I’d turned it off on the boat when we’d lost service, to save power, and then had put it in my pocket to protect it from the elements. Like that had worked. I turned it on. It slowly started to come to life.

“Come on, come on,” I muttered.

The screen had a bluish glow, and then all the icons appeared. It was working. I noticed there was no cell service. I couldn’t call or text or do anything that would tell me the phone was working for sure, but it did look like it was working. I just wished I had put it someplace waterproof. I really wished I still had my other phone—my good phone. The one my mother had pawned. I had a rush of anger just thinking about that.

I put the phone on the dresser and kicked off my pants. They were soaked, but at least my boxers were dry. I should have stuffed the phone in my shorts. Maybe it wouldn’t have gotten wet.

I looked up and saw myself reflected in the mirror above the dresser. I studied my ref lection. My hair was wet and slicked back. It was too long. I needed a cut. I doubted that was going to happen over here, so I imagined it was going to get a lot longer.

My ribs were visible.
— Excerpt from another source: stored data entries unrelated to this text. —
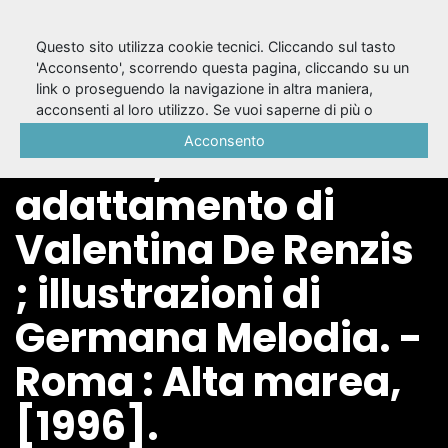
Questo sito utilizza cookie tecnici. Cliccando sul tasto
'Acconsento', scorrendo questa pagina, cliccando su un
link o proseguendo la navigazione in altra maniera,
La pentola / di
acconsenti al loro utilizzo. Se vuoi saperne di più o
negare il consenso a tutti o ad alcuni cookie, consulta la
Acconsento
Plauto ;
Cookie Policy
.
adattamento di
Valentina De Renzis
; illustrazioni di
Germana Melodia. -
Roma : Alta marea,
[1996].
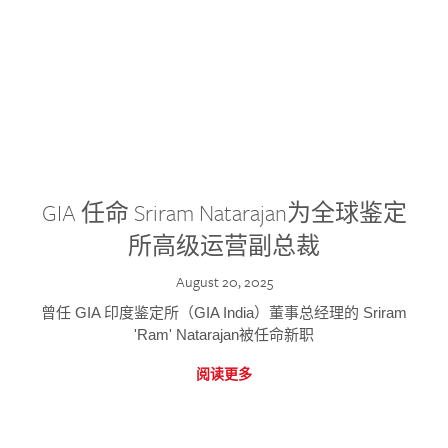
GIA 任命 Sriram Natarajan为全球鉴定
所高级运营副总裁
August 20, 2025
曾任 GIA 印度鉴定所（GIA India）董事总经理的 Sriram
'Ram' Natarajan被任命新职
阅读更多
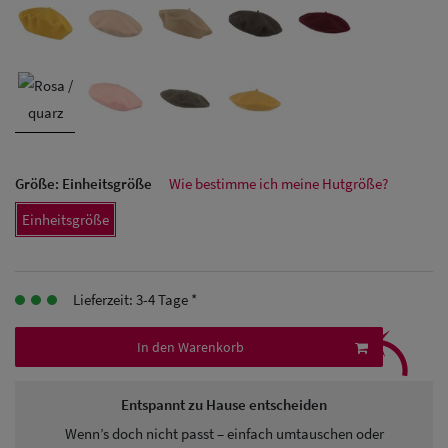
Herren Caps
Herren
Baseball Cpas
Herren UV-
Schutz Caps
Größe:
Einheitsgröße
Wie bestimme ich meine Hutgröße?
Herren
Einheitsgröße
Sonnenschilder
& Visoren
Lieferzeit: 3-4 Tage *
⤹
Herren
In den Warenkorb
Snapback Caps
Entspannt zu Hause entscheiden
Wenn’s doch nicht passt – einfach umtauschen oder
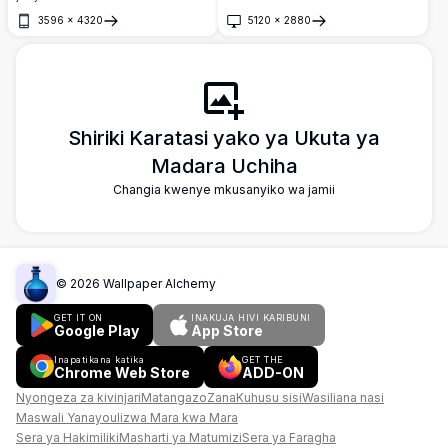
wa vita.
3596
×
4320
5120
×
2880
Fungua
Fungua
Shiriki Karatasi yako ya Ukuta ya
Madara Uchiha
Changia kwenye mkusanyiko wa jamii
©
2026
Wallpaper Alchemy
GET IT ON
INAKUJA HIVI KARIBUNI
Google Play
App Store
Inapatikana katika
GET THE
Chrome Web Store
ADD-ON
Nyongeza za kivinjari
Matangazo
Zana
Kuhusu sisi
Wasiliana nasi
Maswali Yanayoulizwa Mara kwa Mara
Sera ya Hakimiliki
Masharti ya Matumizi
Sera ya Faragha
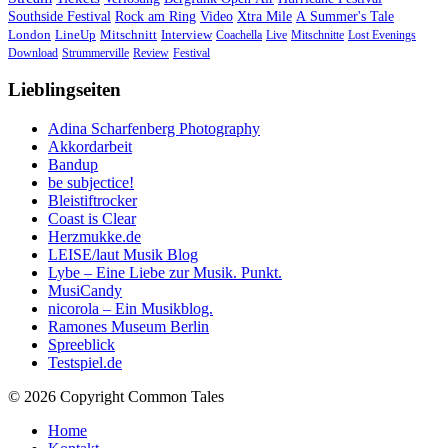
Southside Festival
Rock am Ring
Video
Xtra Mile
A Summer's Tale
London
LineUp
Mitschnitt
Interview
Coachella
Live
Mitschnitte
Lost Evenings
Download
Strummerville
Review
Festival
Lieblingseiten
Adina Scharfenberg Photography
Akkordarbeit
Bandup
be subjectice!
Bleistiftrocker
Coast is Clear
Herzmukke.de
LEISE/laut Musik Blog
Lybe – Eine Liebe zur Musik. Punkt.
MusiCandy
nicorola – Ein Musikblog.
Ramones Museum Berlin
Spreeblick
Testspiel.de
© 2026 Copyright Common Tales
Home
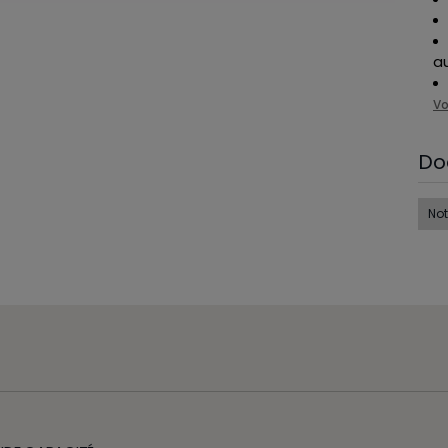
a
Vo
Do
Not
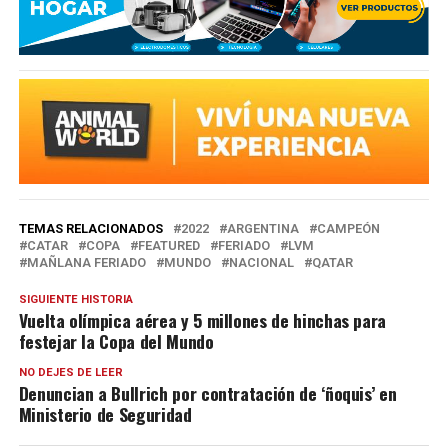
TEMAS RELACIONADOS
2022
ARGENTINA
CAMPEÓN
CATAR
COPA
FEATURED
FERIADO
LVM
MAÑLANA FERIADO
MUNDO
NACIONAL
QATAR
SIGUIENTE HISTORIA
Vuelta olímpica aérea y 5 millones de hinchas para
festejar la Copa del Mundo
NO DEJES DE LEER
Denuncian a Bullrich por contratación de ‘ñoquis’ en
Ministerio de Seguridad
My mother had always said I was too skinny and that I needed to eat more. I’d have been happy to if there had been more food in our place. I also figured I looked thinner than I was because I was so tall. Tall like my mother. Tall like my father—at least, my mother had told me he was tall. And, I knew now, tall like my grandfather.

I looked again at the picture of my mother on the dresser and then compared it to my reflection. I looked back and forth and then moved closer so I could see her image more clearly. I did look like her. My nose and eyes. The difference was around the mouth. She was smiling. She used to smile a lot, even when there really wasn’t a reason to smile. Me, I tended to scowl or smirk. In fact, smirking was the closest I could come to smiling most of the time.

I suddenly became aware that I was standing in my boxers in my mother’s old bedroom. It didn’t matter, but I still felt exposed. I pulled some clothes out of my bag and put them on. It felt good to be dressed and dry.

Now what? I could stand here or go out—to him. I didn’t really want to do that, but what choice did I have? I couldn’t just hide in here for the next six weeks.